そそそそんな事はともかく、ヤバイいいいいいいいいいいっ!!?!?!?
このままじゃ僕殺される!?!?!
逃げなきゃ!!!!??!
そう思って前を向いた時、僕は自分が開けた場所に居る事に気が付いた。
天井が高い。明らかに10メートルはある。広さは野球場ぐらい。奥行きも物凄く広くって、それに先の方から明るい光が差し込んで来ている。あれは多分太陽の光だろう。その下に広がっているのは、水、いや、海……? ちゃぷちゃぷと波の打ち寄せる水音が聞こえる。ここはどうやら港みたい。どうして研究所の更に地下にこんな港が……!?
僕が見つけたのは、港だけじゃなかった。視線の先に船らしきものがある。
それはクルーザーのような形で結構大きかった。たしかモーターヨットとかっていうんだったと思う。全長20メートルくらいあって、乗客20人くらいは余裕で乗れちゃう奴だ。喫水も高そうだし、あれなら外洋航海にも耐えられるんじゃないか。
ああああれに乗り込んで逃げればあああああああ!?!?!?
僕だけでもこの島から脱出するんだああああああああああ!!!!!!!
血と涙と鼻水で訳解らなくなりながらも、僕は立ち上がった。痛みで全身張り裂けそうになりながらも、船に向かって全力で走る。

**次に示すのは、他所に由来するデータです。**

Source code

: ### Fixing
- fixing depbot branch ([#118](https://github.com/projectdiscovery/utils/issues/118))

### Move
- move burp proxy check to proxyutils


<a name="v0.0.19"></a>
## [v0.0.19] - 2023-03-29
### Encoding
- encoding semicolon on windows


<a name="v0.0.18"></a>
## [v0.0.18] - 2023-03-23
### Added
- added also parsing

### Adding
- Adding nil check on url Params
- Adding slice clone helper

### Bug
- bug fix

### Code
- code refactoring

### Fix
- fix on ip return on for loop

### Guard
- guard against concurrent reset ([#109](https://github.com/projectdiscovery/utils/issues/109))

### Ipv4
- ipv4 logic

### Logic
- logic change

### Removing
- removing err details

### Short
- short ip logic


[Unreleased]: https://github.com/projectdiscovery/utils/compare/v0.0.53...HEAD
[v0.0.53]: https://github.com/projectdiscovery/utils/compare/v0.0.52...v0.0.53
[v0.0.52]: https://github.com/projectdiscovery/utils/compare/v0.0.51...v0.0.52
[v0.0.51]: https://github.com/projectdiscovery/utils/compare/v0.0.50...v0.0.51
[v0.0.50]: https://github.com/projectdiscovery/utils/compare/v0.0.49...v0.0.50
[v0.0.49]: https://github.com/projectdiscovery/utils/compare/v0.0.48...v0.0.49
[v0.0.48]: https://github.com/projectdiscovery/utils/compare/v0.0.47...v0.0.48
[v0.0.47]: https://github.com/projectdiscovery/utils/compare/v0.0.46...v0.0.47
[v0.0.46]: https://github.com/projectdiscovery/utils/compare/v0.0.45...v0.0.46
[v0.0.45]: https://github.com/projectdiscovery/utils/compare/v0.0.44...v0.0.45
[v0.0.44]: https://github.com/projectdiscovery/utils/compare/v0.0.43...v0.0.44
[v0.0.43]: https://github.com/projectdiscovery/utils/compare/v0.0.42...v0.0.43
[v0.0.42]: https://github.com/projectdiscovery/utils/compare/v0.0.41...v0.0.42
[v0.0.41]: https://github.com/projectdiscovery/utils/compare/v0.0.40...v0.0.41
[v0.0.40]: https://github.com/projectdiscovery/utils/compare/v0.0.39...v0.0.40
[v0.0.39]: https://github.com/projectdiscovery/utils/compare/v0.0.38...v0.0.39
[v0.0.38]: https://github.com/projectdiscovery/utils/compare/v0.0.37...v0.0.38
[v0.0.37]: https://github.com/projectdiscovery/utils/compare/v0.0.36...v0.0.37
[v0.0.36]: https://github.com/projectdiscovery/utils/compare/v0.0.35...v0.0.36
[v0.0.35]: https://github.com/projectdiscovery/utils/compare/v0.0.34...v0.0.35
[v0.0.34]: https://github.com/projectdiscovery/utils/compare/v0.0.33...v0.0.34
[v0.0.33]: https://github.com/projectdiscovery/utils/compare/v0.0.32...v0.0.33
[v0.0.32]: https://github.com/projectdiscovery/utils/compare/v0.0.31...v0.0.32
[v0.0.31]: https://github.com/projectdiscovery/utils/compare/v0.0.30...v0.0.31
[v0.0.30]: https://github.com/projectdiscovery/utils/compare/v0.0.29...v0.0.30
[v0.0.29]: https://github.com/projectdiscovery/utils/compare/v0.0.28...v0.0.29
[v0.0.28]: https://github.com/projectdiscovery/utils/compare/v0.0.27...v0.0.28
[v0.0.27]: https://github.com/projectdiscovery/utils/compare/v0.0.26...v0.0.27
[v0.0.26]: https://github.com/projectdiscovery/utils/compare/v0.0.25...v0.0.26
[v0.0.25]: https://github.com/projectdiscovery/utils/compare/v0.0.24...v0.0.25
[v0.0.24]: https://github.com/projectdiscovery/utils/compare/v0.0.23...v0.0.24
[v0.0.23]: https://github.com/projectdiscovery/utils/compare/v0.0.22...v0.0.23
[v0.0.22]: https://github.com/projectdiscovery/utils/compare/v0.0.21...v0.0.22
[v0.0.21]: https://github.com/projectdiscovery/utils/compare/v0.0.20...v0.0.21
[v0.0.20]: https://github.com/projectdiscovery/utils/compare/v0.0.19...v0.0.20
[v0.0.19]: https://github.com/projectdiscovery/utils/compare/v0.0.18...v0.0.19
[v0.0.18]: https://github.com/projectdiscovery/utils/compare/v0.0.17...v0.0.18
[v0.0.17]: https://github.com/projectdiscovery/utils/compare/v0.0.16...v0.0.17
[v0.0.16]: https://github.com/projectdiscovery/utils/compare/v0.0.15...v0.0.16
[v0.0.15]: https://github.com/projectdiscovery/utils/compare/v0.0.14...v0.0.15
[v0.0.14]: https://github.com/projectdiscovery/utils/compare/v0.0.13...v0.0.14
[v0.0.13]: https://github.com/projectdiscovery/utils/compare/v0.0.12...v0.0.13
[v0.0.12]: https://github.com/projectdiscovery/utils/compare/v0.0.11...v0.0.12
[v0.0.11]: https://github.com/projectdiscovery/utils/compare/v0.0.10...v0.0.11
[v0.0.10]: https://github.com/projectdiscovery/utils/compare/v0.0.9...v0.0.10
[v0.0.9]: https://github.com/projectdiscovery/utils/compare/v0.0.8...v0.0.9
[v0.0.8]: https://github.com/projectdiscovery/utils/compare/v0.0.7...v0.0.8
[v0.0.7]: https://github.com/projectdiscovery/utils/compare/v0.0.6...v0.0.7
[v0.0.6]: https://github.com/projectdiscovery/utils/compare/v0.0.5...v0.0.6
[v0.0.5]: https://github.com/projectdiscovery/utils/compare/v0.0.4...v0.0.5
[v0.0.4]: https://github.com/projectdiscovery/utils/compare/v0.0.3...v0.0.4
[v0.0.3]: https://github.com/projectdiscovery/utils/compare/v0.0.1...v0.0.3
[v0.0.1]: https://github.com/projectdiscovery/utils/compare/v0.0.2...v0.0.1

だけど後ろからまたペタリ、という足音が聞こえてきた。足音は近い。
とてもじゃないけど船まで間に合いそうもない!!
ダメだっ!!
あいつに殺されるううううううううううう!!!!!
「タクちゃん!!!!!」
僕が余りの恐ろしさに絶望しかけていた、その時だった。不意に僕の耳を打ったのは、耳慣れた人間の声。